MİDİLLİ TARİHİ
Yapılan kazılar neticesinde bölgedeki ilk yerleşim birimlerinin Neolitik dönemin sonlarına doğru olduğunu göstermektedir. Adanın ilk sakinleri Pelasgialılardır ve M.Ö. 3300 tarihinde yerleşmişlerdir. Adanın ilk baştaki adı da Pelasgia olmuştur. Tarih boyunca Lassia, Ethopi, Makaria, Aeolis gibi farklı isimler almıştır. Bugünkü adını Midilli’den almaktadır ve bunu da sağlayan Thessalian’nın oğlu kahraman Lapithos’dur.
Midilli’nin uzun ve sorunlu bir tarihi vardır ve bunun sebebi de adanın konumunun Anadolu kıyısının hemen karşısında olmasıdır. Aşağıda adanın geçirdiği önemli tarihi evreler belirtilmektedir.

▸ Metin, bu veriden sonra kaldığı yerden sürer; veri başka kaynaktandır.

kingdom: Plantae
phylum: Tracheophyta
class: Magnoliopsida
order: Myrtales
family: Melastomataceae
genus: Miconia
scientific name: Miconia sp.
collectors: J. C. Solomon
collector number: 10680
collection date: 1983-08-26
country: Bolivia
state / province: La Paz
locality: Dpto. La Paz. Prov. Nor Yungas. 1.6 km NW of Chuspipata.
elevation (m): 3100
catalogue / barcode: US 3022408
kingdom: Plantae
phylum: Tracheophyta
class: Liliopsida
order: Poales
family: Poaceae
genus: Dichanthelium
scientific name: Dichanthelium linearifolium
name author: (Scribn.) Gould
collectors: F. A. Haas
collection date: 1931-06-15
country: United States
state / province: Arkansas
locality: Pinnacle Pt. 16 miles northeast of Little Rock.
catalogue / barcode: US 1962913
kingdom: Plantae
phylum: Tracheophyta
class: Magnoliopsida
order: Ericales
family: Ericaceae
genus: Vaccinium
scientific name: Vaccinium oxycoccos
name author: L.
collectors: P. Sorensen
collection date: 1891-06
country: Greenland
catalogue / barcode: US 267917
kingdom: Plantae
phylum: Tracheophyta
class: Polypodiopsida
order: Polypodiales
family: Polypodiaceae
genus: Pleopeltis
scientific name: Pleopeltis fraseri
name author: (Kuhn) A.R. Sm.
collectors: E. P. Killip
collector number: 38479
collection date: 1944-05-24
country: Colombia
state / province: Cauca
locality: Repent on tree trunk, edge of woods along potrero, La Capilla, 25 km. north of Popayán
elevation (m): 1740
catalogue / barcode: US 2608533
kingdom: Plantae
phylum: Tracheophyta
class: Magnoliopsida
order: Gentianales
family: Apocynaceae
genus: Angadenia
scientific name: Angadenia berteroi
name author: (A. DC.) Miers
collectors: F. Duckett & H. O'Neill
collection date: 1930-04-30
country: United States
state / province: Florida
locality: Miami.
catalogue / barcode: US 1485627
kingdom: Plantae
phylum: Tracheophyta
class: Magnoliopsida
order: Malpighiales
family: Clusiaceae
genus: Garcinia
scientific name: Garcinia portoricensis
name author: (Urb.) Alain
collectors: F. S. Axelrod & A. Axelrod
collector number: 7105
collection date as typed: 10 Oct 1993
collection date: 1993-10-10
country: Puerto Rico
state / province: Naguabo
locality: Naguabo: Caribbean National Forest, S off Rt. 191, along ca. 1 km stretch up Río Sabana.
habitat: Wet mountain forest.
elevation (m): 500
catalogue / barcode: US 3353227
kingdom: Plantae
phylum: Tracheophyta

• M.Ö. 10.-8. Y.y. : Akalar ve Aeolians’ın gelişi ve Midilli, Antissa, Pyrrha, Arisvi, Mythimna ve Eresos’dan oluşan altı şehirli yeni bir yapılanma ile şehir-devlet oluşturdular. Kurucuları da Arteus soyundan gelenlerdir.
• M.Ö. 7. ve 6. y.yılın başlarında adadaki yerleşim ve ticaret ile birlikte kültürel gelişim sağlandığı ve zamanla doğu Ege’de bir kültür merkezi haline dönüştüğü görülmektedir.
• M.Ö. 527-479 tarihleri arasında Perslerin eline geçti.
• Mycale savaşı ve Pers’lerin yenilgisinden sonra, ada Atina ittifakına katıldı. Peloponez savaşı sırasında ittifaktan ayrıldı. Bu savaşın sınucunda erkek nüfusu katledildi ve siviller de köleleşti (M.Ö. 428).
• Romalılar tarafından M.Ö. 88 yılında işgal edildi. Ve bu dönemde Moria’da Roma su kemeri inşa edildi. Bu kemerle 30 km mesafeden Midilli’ye su taşınıyordu.
• Havari Pavlos tarafından M.Ö. 52 tarihinde hristiyanlaştırıldı.
• Bizans döneminde; ada sırasıyla Saracenler, Venedikliler ve Frenklerin akınına uğramıştır.
• 1355-1462 tarihleri arasında ada Bizanslılar tarafından Gatelouzilere verilmiştir.
• 1462’de Fatih Sultan Mehmet adayı fethetti. Osmanlı döneminde adanın ekonomik ve kültürel faaliyetleri durdu ve bu alanda önemli bir gerileme kaydedildi.
• 1774 yılında Küçük kaynarca antlaşması ile sanayi ve ticaret yeniden yükselişe geçti. Aynı zamanda kültürel alanda da gelişmeler yaşanmaya başladı. Yağ ticareti, yağ değirmenleri inşası, uzo üretimi ve tabakhaneler adanın tüccarlarına önemli ekonomik girdiler sağladılar.
• 1912’de Amiral Kountourioti tarafından bağımsızlığına kavuşturuldu. Ancak; 1923’se Lozan barış antlaşmasının imzalanması ile ada resmi olarak Yunanistan’a bağlandı.
• 1922-1923’de İzmir’in tahrib edilmesinden sonra, kargaşa ve yeniden düzenleme dönemi yaşandı. Bunun sebebi de nüfus değişimi ve önemli sayıdaki mültecilerin yerleştirilmesidir. Mültecilerin gelişi, adanın gelişmesinde ve kültürel yapısında yıkıcı sonuçlar doğurmuştur.
• Yunanistan’ın 1939 yılında II. Dünya savaşına katılmasıyla birlikte 1941-1944 yılları arasında Alman işgali atkına girmiştir. Adaya kalıcı barış 1944 Eylül ayında gelmiştir.
• 1950-1960 yılları arasında ülkenin yaşadığı ekonomik sıkıntılar neticesinde Amerika, Avustralya, Afrika ve Avrupa’ya büyük bir göç dalgası başlamıştır. 1960-1980 yılları arasında dahi Yunanistan’ın büyük şehirlerine göç devam etmiştir. Bu durum 80’li yıllardan itibaren değişmeye başlamıştır. Sebebi de yavaş yavaş canlanmaya başlayan ticaret ve yaşam standartlarının iyileşmeye başlamasıdır.
Bugün itibariyle, turizm sektöründe önemli gelişmeler sağlanmıştır. Bu gelişmeler doğal olarak ada ekonomisine pozitif olarak etki etmektedir.